Posted and filed under FWA, Medical Record Auditing.

Commercial Health Plans

The act of tailoring medical record audit procedures to the needs of a particular health plan is not a novel concept. Different commercial healthcare payers maintain requirements unique to their served populations, and audits are consistently slightly augmented in order to focus on E/M, specific and proper modifier usage, and other various criteria.

With commercial audits, no matter the variances in specificity, there are core concepts that remain static. Four core principles will almost always remain unchanged for commercial health plans:

  • Perception of Providers
    • The very existence of any commercial health plan relies on the clinicians and providers who accept patients with their particular insurance plans. Without a network of providers, the health plan would flounder.
  • Reasons for Auditing
    • The intention of a commercial health plan review is typically to promote provider education. Through the education and enlightenment of providers, commercial plans hope to improve the flow of funds and maintain member protection.
  • Audit Results
    • Fraud, waste, and abuse (FWA) are often detected in commercial health plan reviews, though the exposure of such discrepancies does not often reach full awareness potential. The value of FWA identification is often lost due to the scope of work and audit limitations.
  • Fund Recovery
    • Recovery audits for commercial health plans do result in the collection of funds, but recovery sums are typically average in scale.

Due to commercial plans’ reliance on providers, they are able to hide behind “educational audits”, where providers only face minor penalties for violations. This allows them to cater to their providers, while still making an effort to protect their members and funds. Their unique perception of providers influences the selection process, and where the audits are targeted.

Commercial health plans tend to base audits on trend billing patterns. High level Evaluation and Management (E/M) codes, overutilization, and outliers, or data reported by peers or other plans within a similar region are all common focal points of commercial audits.

Federal Health Plans (CMS)

The necessity of adaptation is best demonstrated when medical record auditors accustomed to the uniform nature of commercial health plans are faced with a federal health plan review. Where they had previously experienced minor changes between commercial plans, federal health plan reviews present not only differences in audit requirements – but in core principles as well.

  • Perception of Providers
    • Providers are typically seen as a method of patient care delivery. They are a necessary actor in the health care process.
  • Reasons for Auditing
    • Audits performed in the federal health care sector are performed to protect funds and beneficiaries.
  • Audit Results
    • The identification of FWA is a result of both commercial and federal reviews. When FWA is detected in a federal health plan review, violators of policy and law are faced with consequences and penalties with high severity.
  • Fund Recovery
    • Federal audits often yield extremely high sums of recovered funds.
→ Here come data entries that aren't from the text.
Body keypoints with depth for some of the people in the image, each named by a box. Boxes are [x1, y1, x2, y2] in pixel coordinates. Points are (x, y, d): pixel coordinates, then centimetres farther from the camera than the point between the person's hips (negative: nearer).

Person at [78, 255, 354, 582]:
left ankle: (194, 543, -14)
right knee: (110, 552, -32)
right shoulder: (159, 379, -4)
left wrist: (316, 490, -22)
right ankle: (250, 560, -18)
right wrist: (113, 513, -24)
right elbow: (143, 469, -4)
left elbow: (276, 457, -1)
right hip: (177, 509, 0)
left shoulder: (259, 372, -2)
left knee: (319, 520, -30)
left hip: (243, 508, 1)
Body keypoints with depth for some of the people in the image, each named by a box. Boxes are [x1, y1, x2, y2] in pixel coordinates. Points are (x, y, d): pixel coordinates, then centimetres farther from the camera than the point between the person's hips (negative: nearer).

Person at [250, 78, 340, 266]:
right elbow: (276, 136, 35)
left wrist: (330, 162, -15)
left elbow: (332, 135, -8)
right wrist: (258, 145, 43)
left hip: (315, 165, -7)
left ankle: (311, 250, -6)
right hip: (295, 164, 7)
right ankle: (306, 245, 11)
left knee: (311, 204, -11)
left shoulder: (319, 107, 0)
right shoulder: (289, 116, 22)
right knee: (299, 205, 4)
In fact, Advize Health performed a federal health plan review that resulted in and $976,014.00 Had this same audit been performed for a commercial health plan, the recovery would have only been $3,274.65.
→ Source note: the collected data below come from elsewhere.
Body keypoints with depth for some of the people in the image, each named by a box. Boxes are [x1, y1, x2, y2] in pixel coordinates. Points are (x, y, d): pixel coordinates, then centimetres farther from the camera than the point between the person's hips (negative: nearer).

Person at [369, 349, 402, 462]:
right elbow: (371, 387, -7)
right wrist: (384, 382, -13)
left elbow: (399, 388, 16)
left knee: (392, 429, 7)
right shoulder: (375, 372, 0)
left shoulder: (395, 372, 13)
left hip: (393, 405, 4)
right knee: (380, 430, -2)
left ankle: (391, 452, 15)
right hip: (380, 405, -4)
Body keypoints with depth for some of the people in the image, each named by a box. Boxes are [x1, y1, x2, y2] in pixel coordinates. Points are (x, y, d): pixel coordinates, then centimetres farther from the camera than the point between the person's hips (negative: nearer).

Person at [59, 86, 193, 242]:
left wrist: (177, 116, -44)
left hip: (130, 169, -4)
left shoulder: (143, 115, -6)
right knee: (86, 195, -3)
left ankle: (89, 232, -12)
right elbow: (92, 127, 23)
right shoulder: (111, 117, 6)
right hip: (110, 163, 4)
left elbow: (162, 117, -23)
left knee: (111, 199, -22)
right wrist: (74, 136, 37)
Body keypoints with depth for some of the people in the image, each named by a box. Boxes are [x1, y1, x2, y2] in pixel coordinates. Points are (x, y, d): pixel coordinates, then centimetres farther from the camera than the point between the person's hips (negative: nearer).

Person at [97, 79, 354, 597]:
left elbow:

Federal (CMS) audits do not rely on provider participation, as they are equipped with an endless pool of providers and patients. Federal audits focus on potentially high-dollar recoveries and strive to maintain Program Integrity. The loss or exclusion of a participating provider serves to protect Program Integrity, which prevents CMS from spending millions of dollars on FWA. This stance on provider participation and recovery goals means that the selection process for federal audits is also different than that of commercial health plans.

CMS selects a provider or practice for an investigation based off of data mining, filed complaints, referrals, and reports. Referrals used to determine audit participation are often coming from CMS contractors, including RACs, ZPICs, and MICs. Complaints can come from any source associated with the practice or institution, including physicians, employees, and other Whistle Blowers.

An auditor’s ability to recognize the individual needs of commercial and government health plans can only serve to create a more robust community of compliance professionals. It is important to approach audits with intention and criteria in mind in order to reach the full potential of audit results and resolution.